How can Americas leadership better prepare for Globalization that will benefit its entire citizen base, our foundation?

This is not an overnight problem which has occurred, but the question is how we can plug into the world economy again to slow down and stop the transfer of wealth. What hurts most is the fact that it takes a millionaire like Pickens to have the guts to bring it to the surface, when we have leadership that should have, that was their job.

Other than dependency on energy, there is an actual need to make America Self sufficient in all aspect again. From Industry and manufacturing to farming, we need to stand on our own again as much as possible. That is what worked and made us strong to begin with and without all the nonsense of complex economics to baffle and create apathy the people, it is the only practical solution now?.

Nationalization is not a dirty word when you put your people first. It is how Russia moved up; it is how China moved into their position. Why should we be different? The reinstitution of tariffs would be a good start and is a sound control element.

Sicilian quote: People respect those who take care of their own more than those who sell out their own.

Sound finite and logical advice.

Syrian P.
|
Syria
July 21, 2008

SNP in Syria writes:

@ Eric in N.M,

No doubt the New and Improved Peace Corp ( Was it called Rapid Civilian Response) that the State Dept put together is a step forward and a stronger foot to step into countries in respectable way. One that the foreign country sovereignty treated with respect and the U.S. rather than harvesting ill will and insurgency, it will harvest appreciation and affection from the foreign Citizens. The question is, can you now still salvage anything and repair the damage; many people in the world were hurts by successive American Administrations in the past 40 years, even Syrians, who never really been mistreated by Americans, on all sides, are bitter at U.S. policies. It will take a big effort and will need large part of State budget; you know the cash is dwindling so that is not very promising.

- **Activity list**:
a - In the passage on globalization, what does the writer call a good start and a sound control element?
b - Condense the paragraph of the passage on globalization that begins "Other than dependency on energy" into a shorter version that keeps its main points.

- **Source data**:
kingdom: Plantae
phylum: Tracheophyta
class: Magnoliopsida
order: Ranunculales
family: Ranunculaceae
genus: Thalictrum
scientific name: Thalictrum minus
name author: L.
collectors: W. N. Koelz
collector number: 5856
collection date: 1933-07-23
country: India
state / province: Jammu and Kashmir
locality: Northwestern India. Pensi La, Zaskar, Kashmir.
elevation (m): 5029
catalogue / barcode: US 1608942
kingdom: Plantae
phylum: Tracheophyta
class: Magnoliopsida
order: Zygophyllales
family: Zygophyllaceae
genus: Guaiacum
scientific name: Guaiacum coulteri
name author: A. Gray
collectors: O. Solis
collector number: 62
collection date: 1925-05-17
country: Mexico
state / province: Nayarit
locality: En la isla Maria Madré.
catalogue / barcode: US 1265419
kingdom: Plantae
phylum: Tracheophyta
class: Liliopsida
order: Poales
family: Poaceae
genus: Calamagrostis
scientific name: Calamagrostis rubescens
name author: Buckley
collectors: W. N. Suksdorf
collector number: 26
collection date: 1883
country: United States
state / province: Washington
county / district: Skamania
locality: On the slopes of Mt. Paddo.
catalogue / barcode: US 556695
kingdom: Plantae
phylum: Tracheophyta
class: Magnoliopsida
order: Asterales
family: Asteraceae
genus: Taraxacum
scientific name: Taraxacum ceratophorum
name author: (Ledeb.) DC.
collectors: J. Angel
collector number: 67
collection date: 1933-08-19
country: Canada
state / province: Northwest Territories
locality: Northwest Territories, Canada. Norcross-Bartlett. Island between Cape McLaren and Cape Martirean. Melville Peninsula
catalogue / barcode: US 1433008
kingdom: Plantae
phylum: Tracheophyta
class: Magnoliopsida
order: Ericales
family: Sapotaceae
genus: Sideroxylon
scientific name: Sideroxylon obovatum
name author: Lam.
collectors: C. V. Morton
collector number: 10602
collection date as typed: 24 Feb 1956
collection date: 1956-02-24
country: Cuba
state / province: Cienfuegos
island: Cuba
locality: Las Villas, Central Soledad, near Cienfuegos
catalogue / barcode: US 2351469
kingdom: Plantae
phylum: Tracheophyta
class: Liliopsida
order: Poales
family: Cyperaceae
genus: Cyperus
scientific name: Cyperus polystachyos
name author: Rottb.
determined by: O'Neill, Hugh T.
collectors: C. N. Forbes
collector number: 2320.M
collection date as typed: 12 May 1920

- **Answers**:
a - The reinstitution of tariffs.

b - Beyond energy dependency, America needs to become self-sufficient again in every area, from industry and manufacturing to farming. Standing on its own is what originally made the country strong, and without the confusion of complex economics, it is the only practical solution now.